La vita tranquilla e la pancia piena si rivelano, insomma, ottimi deterrenti capaci di placare ogni anelito di libertà e di autodeterminazione, trasformando il contratto sociale in una cessione di sovranità. In tempi come quelli che stiamo vivendo, opulenti e disincantati sul piano dei valori e delle idee, questo baratto non dichiarato preoccupa poche persone, la maggioranza non si cura affatto di aggiungere una gravida postilla al patto ideale che pure contraggono con chi le governa. Sicurezza in cambio di libertà appare un vantaggioso scambio per quanti declinano la libertà senza la responsabilità, usandola come un’opzione per soddisfare i gusti ed i bisogni materiali e merceologici che il libero mercato assicura.

Quando invece per libertà si intende la capacità di poter determinare gli scopi esistenziali di una vita di cui si è consapevoli e gestori, allora la cessione di sovranità mostra tutti i propri limiti. Se la massa fosse stata più attenta non sarebbe passata sotto silenzio l’approvazione, da parte della Camera dei Deputati, della legge sul cosiddetto “ergastolo ostativo”. Una norma che inasprisce le condanne per coloro che hanno commesso gravi reati portando la pena massima irrogata al carcere a vita, se i colpevoli non si mostrano disponibili a collaborare con la giustizia.

Insomma: un’estensione, un ulteriore propaggine della legislazione speciale che disciplina l’uso dei pentiti come strumento inquisitorio per svolgere l’azione penale. In altre parole, per un delitto che prima prevedeva il massimo della pena determinato, mettiamo, in trent’anni, ecco che questa si trasforma nel “fine pena mai” ovvero si lasciano i rei ai rigori del carcere duro finché non muoiono. Lo Stato diventa in tal modo il proprietario della vita del recluso fino a che quest’ultimo non consuma la propria vita biologica. Appare in tal modo il volto crudele del Leviatano che si appropria dell’esistenza non solo sociale del condannato, infliggendogli, unitamente ai rigori del regime carcerario conosciuto come “41 bis”, anche la condanna biologica che accompagna il derelitto in una segregazione perpetua fino alla scomparsa fisica.

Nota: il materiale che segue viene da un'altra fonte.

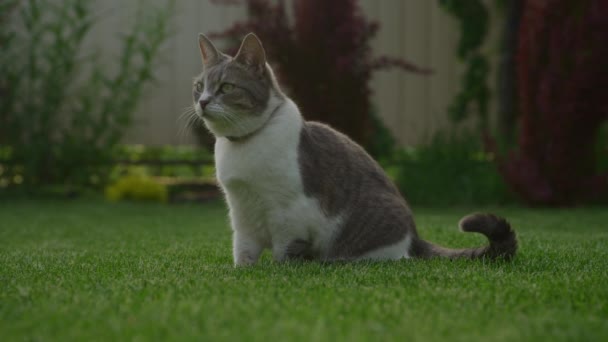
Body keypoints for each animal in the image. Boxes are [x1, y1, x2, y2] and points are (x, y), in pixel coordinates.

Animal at [192, 32, 516, 268]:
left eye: (226, 87)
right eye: (198, 86)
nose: (203, 101)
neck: (244, 144)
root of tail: (414, 235)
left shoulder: (290, 213)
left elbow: (285, 251)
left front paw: (279, 270)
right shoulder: (241, 212)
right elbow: (243, 249)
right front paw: (242, 270)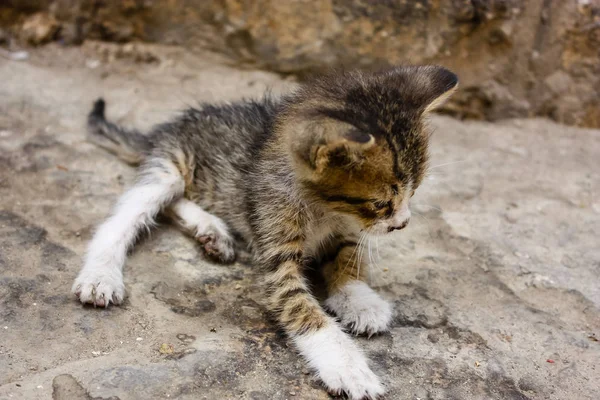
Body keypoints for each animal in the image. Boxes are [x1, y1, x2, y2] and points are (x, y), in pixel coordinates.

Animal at [72, 66, 458, 400]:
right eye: (381, 203)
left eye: (415, 192)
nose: (403, 223)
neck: (325, 210)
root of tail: (166, 129)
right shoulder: (274, 253)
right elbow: (301, 309)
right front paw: (347, 366)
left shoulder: (348, 228)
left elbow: (348, 257)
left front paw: (359, 299)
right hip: (169, 168)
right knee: (126, 215)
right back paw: (101, 275)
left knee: (174, 202)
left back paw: (211, 231)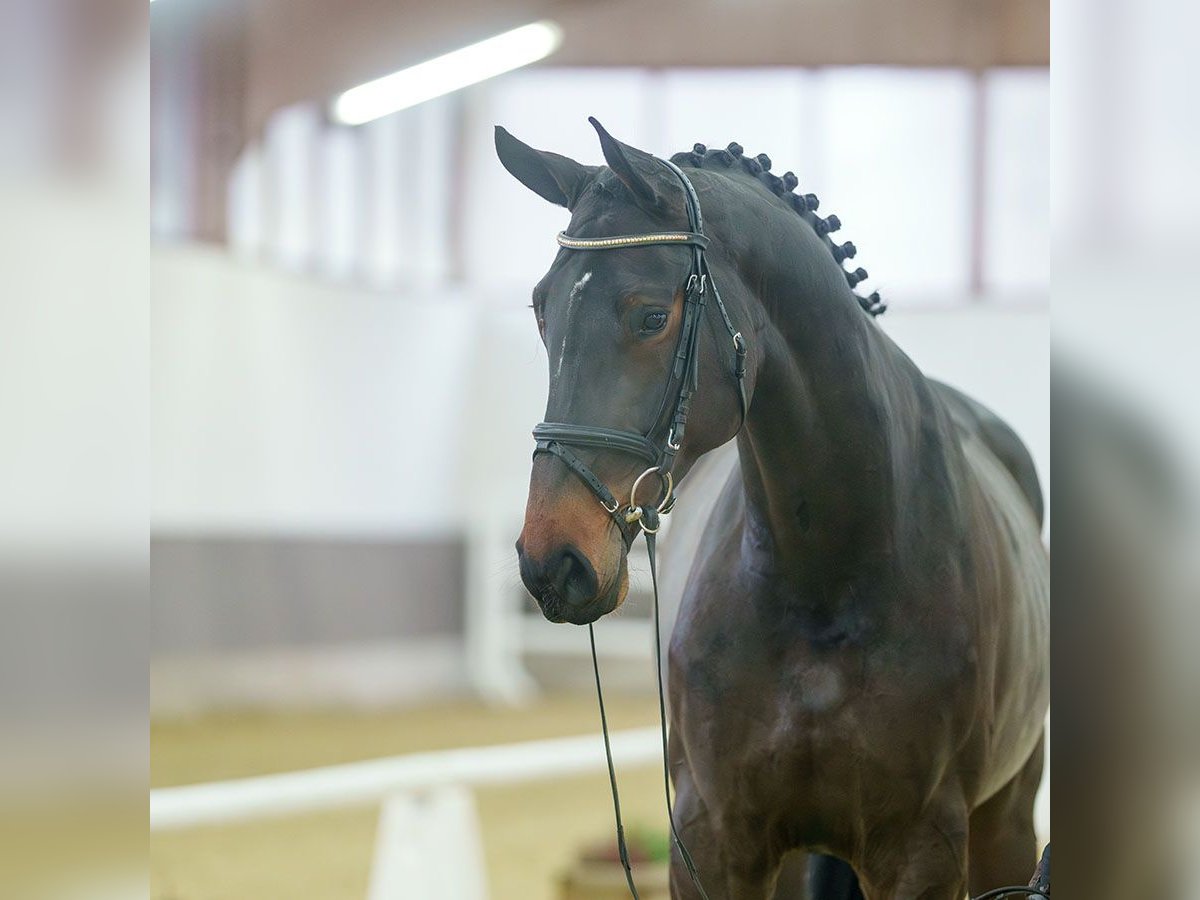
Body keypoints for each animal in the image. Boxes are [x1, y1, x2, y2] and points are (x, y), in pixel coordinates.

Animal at [496, 120, 1041, 900]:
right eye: (543, 310)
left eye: (652, 315)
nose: (552, 561)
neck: (823, 574)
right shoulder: (714, 840)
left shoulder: (923, 849)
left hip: (1008, 822)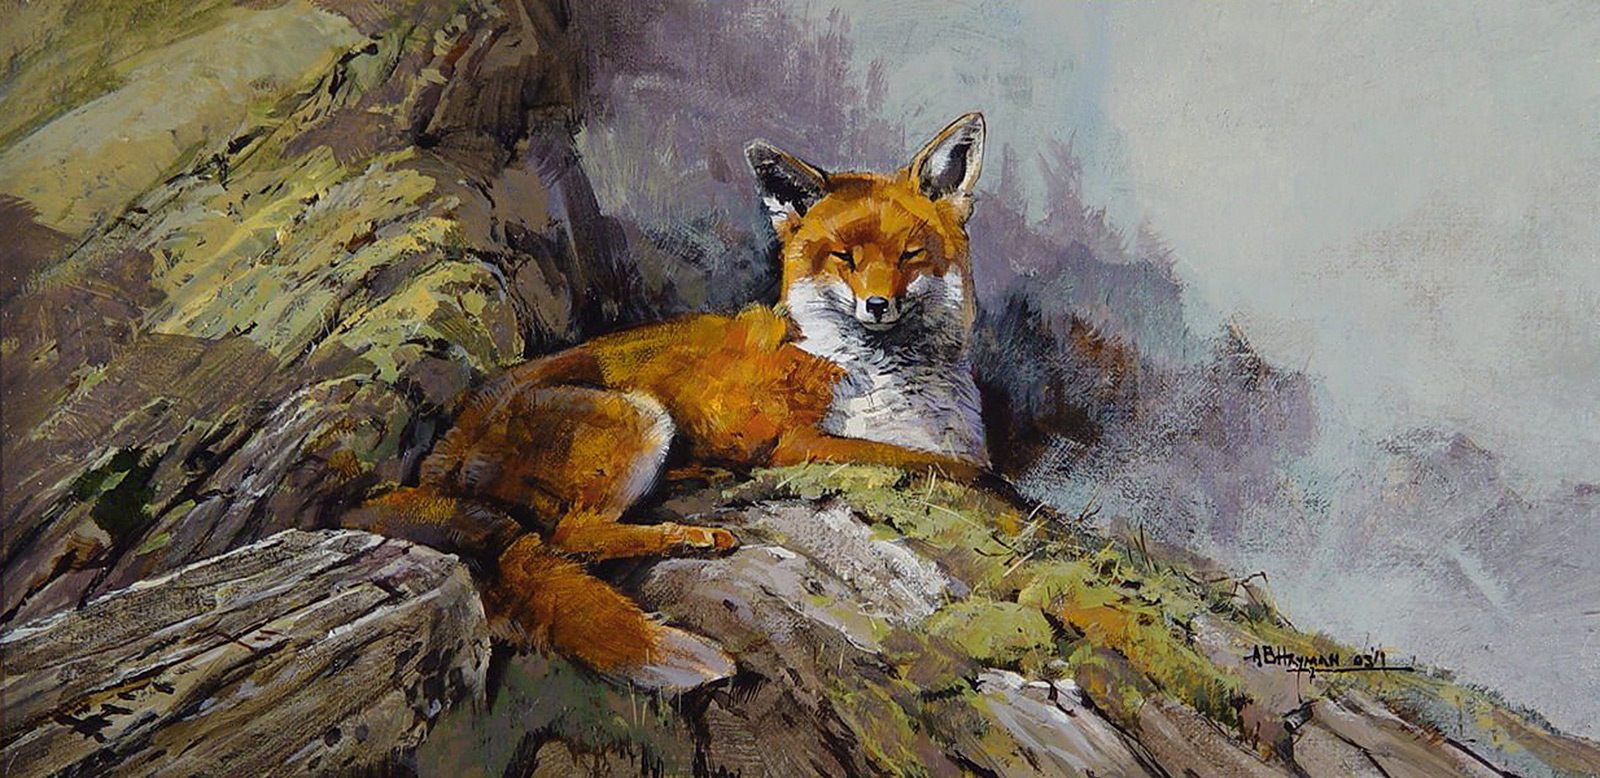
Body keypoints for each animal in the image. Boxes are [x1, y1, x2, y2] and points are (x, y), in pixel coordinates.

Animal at [343, 113, 991, 688]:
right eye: (844, 258)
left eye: (909, 255)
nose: (877, 306)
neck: (886, 380)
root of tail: (436, 466)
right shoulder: (801, 442)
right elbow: (939, 466)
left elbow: (956, 462)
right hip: (640, 417)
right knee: (571, 535)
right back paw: (688, 536)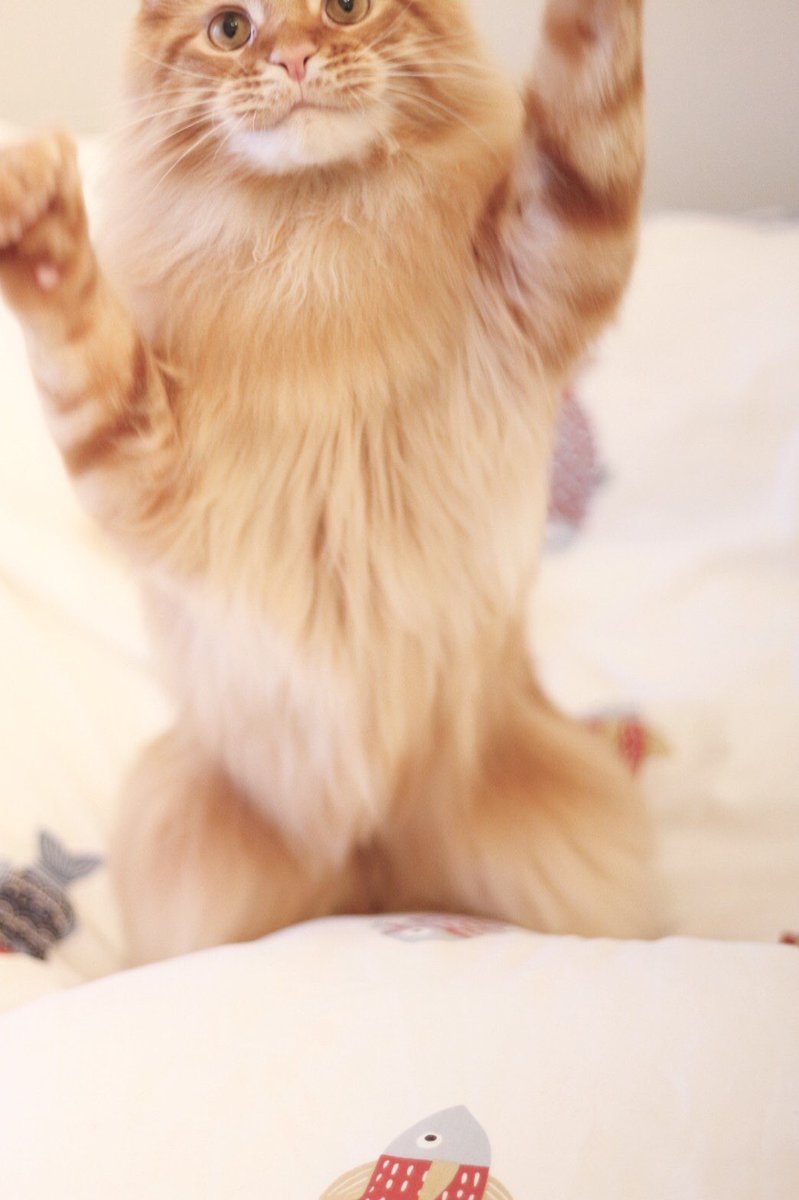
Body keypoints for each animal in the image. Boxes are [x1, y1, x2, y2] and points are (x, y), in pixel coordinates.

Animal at [0, 0, 653, 964]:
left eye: (345, 9)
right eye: (230, 31)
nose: (296, 58)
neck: (315, 256)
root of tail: (374, 877)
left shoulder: (552, 252)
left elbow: (590, 89)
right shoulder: (140, 463)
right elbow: (75, 331)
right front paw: (38, 219)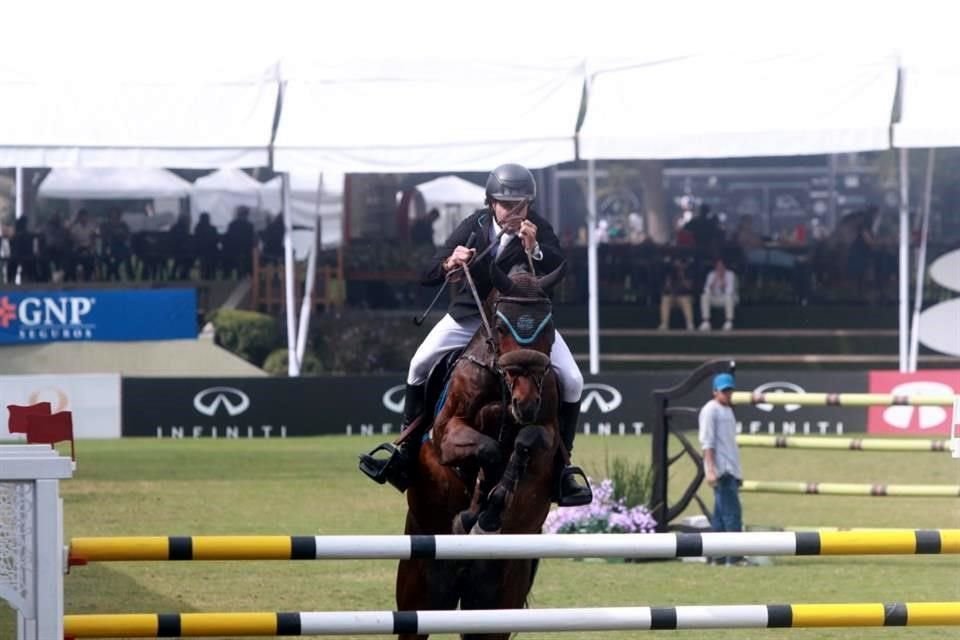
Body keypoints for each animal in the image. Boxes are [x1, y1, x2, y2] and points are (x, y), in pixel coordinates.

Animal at [396, 262, 568, 640]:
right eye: (502, 326)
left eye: (549, 327)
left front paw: (487, 513)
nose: (525, 402)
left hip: (496, 599)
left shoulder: (546, 432)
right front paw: (473, 514)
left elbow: (524, 442)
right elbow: (488, 450)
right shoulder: (447, 434)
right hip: (419, 587)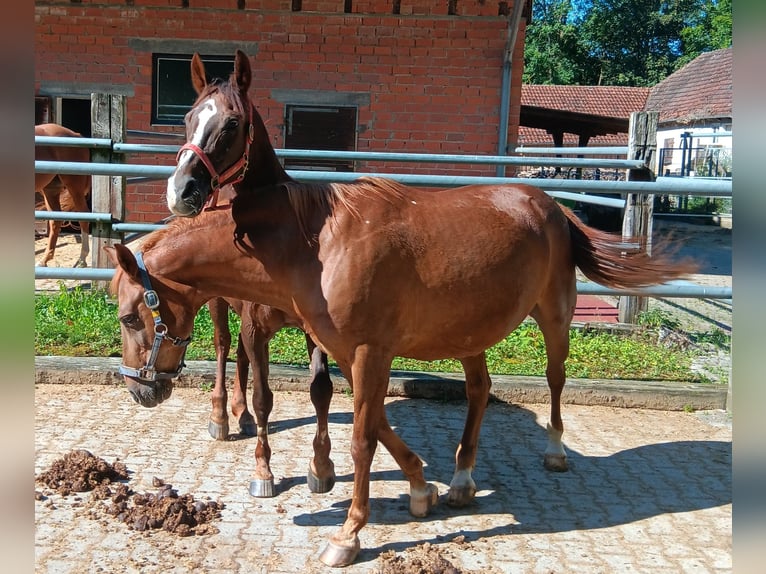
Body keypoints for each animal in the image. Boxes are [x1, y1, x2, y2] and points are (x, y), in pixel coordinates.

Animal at [34, 124, 92, 268]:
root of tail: (76, 135)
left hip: (74, 187)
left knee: (83, 217)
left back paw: (82, 260)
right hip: (51, 190)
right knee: (56, 221)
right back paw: (44, 261)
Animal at [111, 50, 700, 572]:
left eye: (130, 317)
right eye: (189, 117)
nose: (139, 391)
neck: (315, 242)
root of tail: (550, 204)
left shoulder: (369, 352)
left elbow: (362, 438)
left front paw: (348, 535)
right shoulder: (346, 351)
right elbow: (373, 421)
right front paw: (420, 487)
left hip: (554, 317)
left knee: (555, 379)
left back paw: (554, 450)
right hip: (469, 334)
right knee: (479, 391)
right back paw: (460, 480)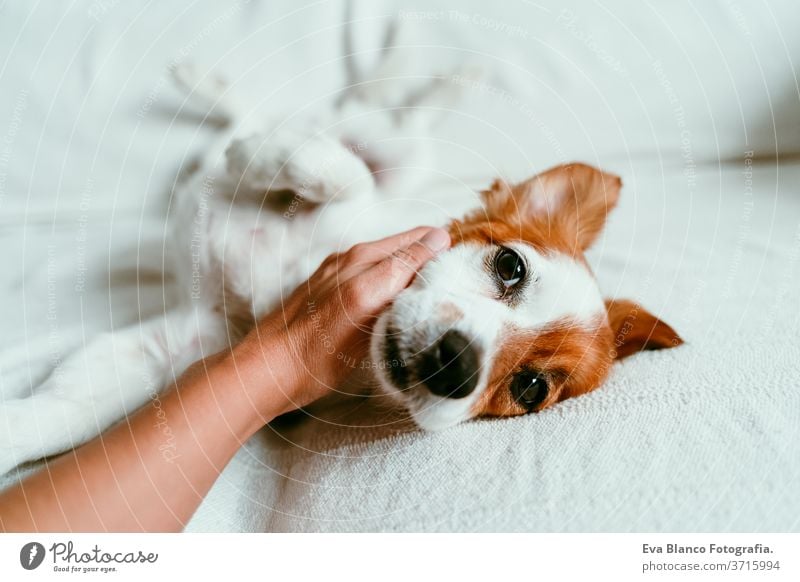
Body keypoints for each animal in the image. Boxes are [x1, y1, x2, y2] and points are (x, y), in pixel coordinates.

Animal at [1, 25, 680, 476]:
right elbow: (339, 176)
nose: (455, 366)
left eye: (531, 388)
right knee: (354, 114)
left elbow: (63, 411)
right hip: (387, 145)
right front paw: (263, 156)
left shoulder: (185, 346)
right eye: (509, 266)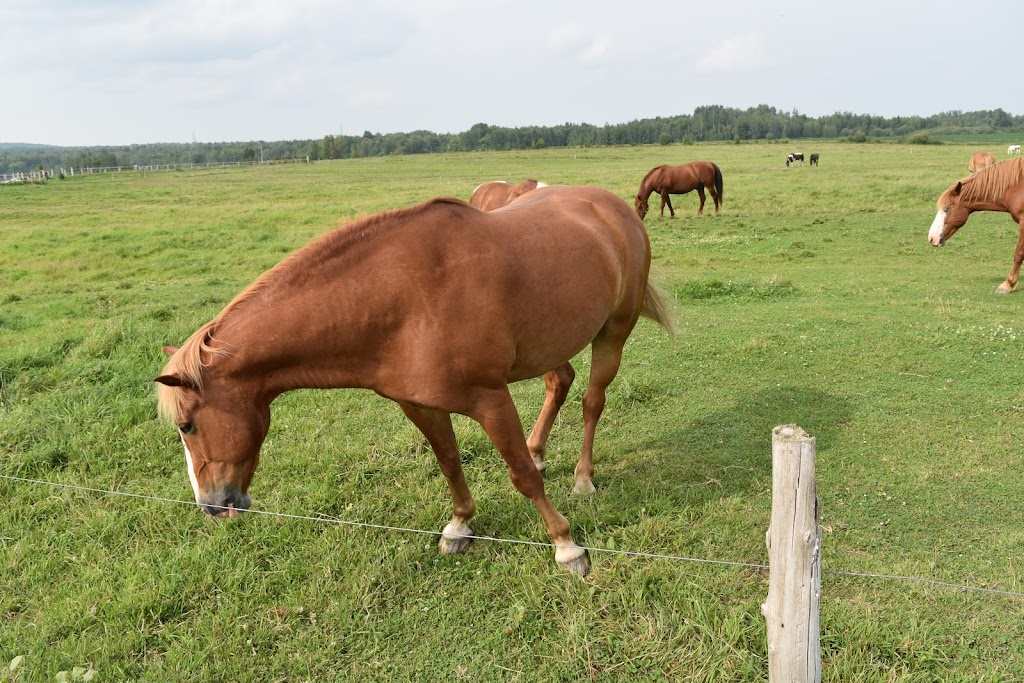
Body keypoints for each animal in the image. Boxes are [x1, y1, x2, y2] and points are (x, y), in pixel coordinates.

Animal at [155, 184, 675, 573]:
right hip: (554, 341)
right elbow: (449, 462)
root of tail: (612, 207)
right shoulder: (418, 404)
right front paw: (460, 526)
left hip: (613, 333)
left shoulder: (490, 399)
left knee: (592, 401)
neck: (402, 298)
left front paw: (566, 546)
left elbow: (521, 476)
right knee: (559, 383)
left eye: (187, 425)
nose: (211, 504)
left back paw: (583, 478)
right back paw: (540, 448)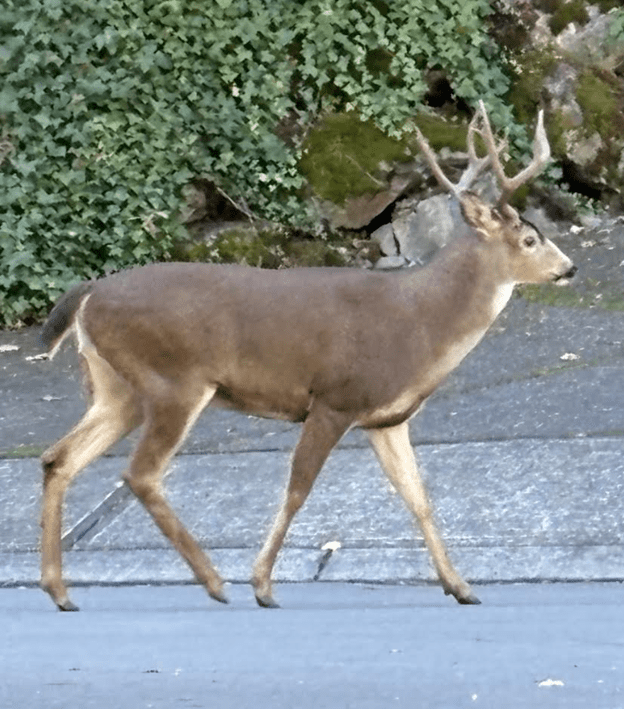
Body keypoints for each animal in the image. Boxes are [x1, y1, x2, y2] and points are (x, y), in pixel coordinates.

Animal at [39, 102, 576, 611]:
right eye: (530, 239)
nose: (569, 267)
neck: (422, 324)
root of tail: (89, 294)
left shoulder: (386, 419)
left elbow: (419, 499)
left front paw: (461, 587)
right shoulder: (334, 399)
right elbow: (297, 490)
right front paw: (261, 584)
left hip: (118, 388)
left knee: (58, 458)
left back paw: (60, 591)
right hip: (175, 380)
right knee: (140, 474)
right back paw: (215, 583)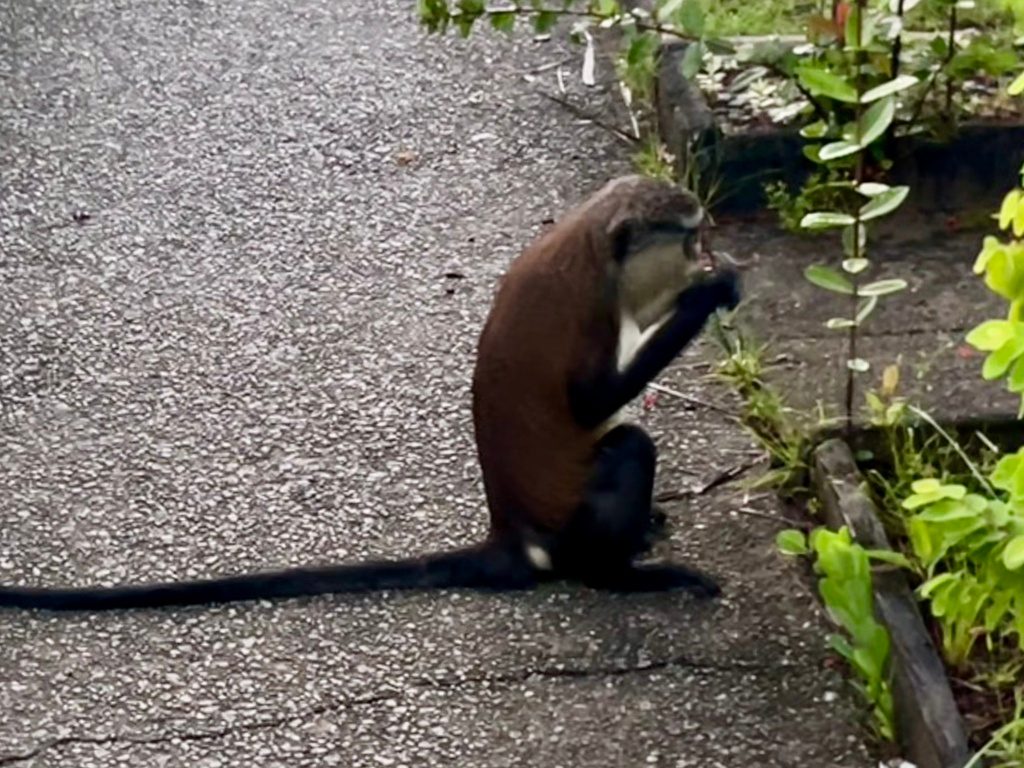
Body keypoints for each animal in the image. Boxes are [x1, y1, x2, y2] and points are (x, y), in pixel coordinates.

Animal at [0, 174, 740, 612]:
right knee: (628, 444)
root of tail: (513, 532)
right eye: (688, 237)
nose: (704, 253)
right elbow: (589, 404)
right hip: (572, 523)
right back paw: (619, 574)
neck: (592, 238)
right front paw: (709, 291)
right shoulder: (588, 309)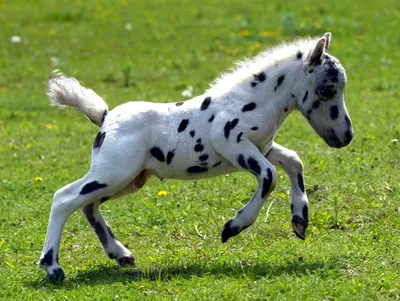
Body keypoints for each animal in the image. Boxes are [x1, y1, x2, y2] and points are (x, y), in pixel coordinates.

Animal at [39, 32, 354, 278]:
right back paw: (53, 267)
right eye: (327, 89)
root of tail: (105, 118)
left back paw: (121, 254)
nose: (345, 136)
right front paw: (232, 227)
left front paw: (300, 220)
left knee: (88, 206)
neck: (248, 102)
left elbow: (293, 161)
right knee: (64, 198)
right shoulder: (237, 146)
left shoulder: (264, 147)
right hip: (113, 173)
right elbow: (269, 176)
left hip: (129, 179)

Il tutto con buona pace del principio costituzionale della pena inflitta per il recupero del colpevole e del dettato di infliggere allo stesso una condanna che non ne cancelli i diritti fondamentali come essere umano, ovvero il diritto di tornare a morire da uomo libero (una volta scontata la pena), solo perché non si è prestato alla collaborazione con gli inquirenti. La valutazione della gravità del reato non avviene in via definitiva ne è determinata dal danno che quella condotta illecita ha procurato alla società, quanto da una valutazione del comportamento del reo.

Cosa distingua l’ergastolo ostativo dalla pena di morte non è semplice da determinare. Lo stesso Stato che non irroga la condanna capitale perché verrebbe meno il principio che non possa macchiarsi esso stesso di quel reato, si arroga poi il diritto di condannare un uomo alla morte civile espropriandolo di ogni speranza e di ogni redenzione. E’ tale e tanta la voglia di sicurezza e di protezione del probo cittadino che si arriva a derogare ai più elementari principi di “pietas” umana e di tutela della vita, ancorché il reo sia macchiato di gravi di colpe. L’ossequio alle leggi ha portato gli esseri umani a liberarsi degli abusi del potere assoluto ed ai soprusi della tortura e dell’inquisizione. Ritornarvi in modo surrettizio con una norma è un paradosso francamente insopportabile.